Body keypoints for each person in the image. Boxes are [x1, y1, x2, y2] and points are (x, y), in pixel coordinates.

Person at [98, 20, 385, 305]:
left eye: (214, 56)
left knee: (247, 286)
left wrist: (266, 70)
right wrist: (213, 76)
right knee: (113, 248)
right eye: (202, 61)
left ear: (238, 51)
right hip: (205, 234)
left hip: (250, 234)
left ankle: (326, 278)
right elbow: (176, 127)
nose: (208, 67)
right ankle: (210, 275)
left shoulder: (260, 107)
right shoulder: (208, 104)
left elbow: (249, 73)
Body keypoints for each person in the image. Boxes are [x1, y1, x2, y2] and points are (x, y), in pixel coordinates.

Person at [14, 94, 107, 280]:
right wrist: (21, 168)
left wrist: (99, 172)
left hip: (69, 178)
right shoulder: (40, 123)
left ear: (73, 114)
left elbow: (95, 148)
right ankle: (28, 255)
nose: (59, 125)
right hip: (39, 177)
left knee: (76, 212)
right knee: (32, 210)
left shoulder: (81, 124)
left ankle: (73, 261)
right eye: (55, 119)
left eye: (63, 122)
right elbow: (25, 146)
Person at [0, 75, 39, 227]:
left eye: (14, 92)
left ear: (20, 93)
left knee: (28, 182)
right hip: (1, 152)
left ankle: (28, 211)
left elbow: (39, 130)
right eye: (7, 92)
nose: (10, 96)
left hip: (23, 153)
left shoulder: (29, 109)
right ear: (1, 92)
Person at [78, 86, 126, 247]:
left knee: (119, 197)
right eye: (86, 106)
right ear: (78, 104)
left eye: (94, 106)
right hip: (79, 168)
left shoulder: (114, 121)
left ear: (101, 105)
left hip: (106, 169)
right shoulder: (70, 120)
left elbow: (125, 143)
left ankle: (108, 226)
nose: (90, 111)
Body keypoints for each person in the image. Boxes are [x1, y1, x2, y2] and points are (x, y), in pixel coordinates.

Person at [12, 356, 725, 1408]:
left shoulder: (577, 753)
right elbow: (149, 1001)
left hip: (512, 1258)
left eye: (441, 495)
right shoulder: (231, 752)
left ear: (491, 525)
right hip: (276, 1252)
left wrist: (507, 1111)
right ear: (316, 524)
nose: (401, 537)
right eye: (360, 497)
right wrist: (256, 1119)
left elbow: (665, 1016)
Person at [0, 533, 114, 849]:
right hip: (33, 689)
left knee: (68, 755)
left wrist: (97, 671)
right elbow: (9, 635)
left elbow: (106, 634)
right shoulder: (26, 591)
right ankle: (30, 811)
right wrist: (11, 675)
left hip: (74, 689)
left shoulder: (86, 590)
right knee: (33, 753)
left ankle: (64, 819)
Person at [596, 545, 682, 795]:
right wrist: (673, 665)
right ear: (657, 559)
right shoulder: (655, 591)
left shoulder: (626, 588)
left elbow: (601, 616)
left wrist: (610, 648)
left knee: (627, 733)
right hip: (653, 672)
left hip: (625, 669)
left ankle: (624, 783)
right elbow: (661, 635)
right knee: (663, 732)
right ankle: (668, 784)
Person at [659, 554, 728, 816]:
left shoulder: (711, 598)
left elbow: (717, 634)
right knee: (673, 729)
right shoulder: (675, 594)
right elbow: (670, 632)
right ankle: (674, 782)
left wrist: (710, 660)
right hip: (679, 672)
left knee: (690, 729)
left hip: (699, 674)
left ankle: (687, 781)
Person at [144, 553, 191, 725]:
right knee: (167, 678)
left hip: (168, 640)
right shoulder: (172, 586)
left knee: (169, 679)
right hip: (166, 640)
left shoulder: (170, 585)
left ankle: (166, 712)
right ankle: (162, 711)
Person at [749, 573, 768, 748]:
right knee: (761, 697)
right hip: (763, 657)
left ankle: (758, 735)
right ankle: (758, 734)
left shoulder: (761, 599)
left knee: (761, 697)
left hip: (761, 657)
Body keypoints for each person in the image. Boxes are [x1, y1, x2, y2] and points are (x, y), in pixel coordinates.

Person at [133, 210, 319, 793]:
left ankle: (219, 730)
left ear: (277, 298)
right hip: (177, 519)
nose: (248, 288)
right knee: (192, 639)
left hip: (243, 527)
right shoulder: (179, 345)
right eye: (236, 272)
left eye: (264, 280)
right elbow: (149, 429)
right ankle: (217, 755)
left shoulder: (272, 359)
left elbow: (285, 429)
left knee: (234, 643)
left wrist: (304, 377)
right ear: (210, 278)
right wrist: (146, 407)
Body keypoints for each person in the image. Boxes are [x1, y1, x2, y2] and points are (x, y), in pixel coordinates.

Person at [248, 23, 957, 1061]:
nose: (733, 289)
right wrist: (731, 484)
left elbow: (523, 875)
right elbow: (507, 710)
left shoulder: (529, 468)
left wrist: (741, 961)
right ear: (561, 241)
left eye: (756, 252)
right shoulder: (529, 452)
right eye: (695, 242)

*To do*: From the line that contains "left wrist: (304, 377)" down to the last line above, print each line exactly as it appears.

*Written answer*:
left wrist: (304, 377)
right ear: (210, 278)
right wrist: (146, 407)
Body keypoints for each person in the image. Boxes are [x1, y1, x2, y2] and points are (x, y), in pixel coordinates.

Person at [248, 23, 957, 1061]:
nose: (733, 289)
right wrist: (731, 484)
left elbow: (523, 875)
right elbow: (507, 710)
left shoulder: (529, 468)
left wrist: (741, 961)
right ear: (561, 241)
left eye: (756, 252)
right shoulder: (529, 452)
right eye: (695, 242)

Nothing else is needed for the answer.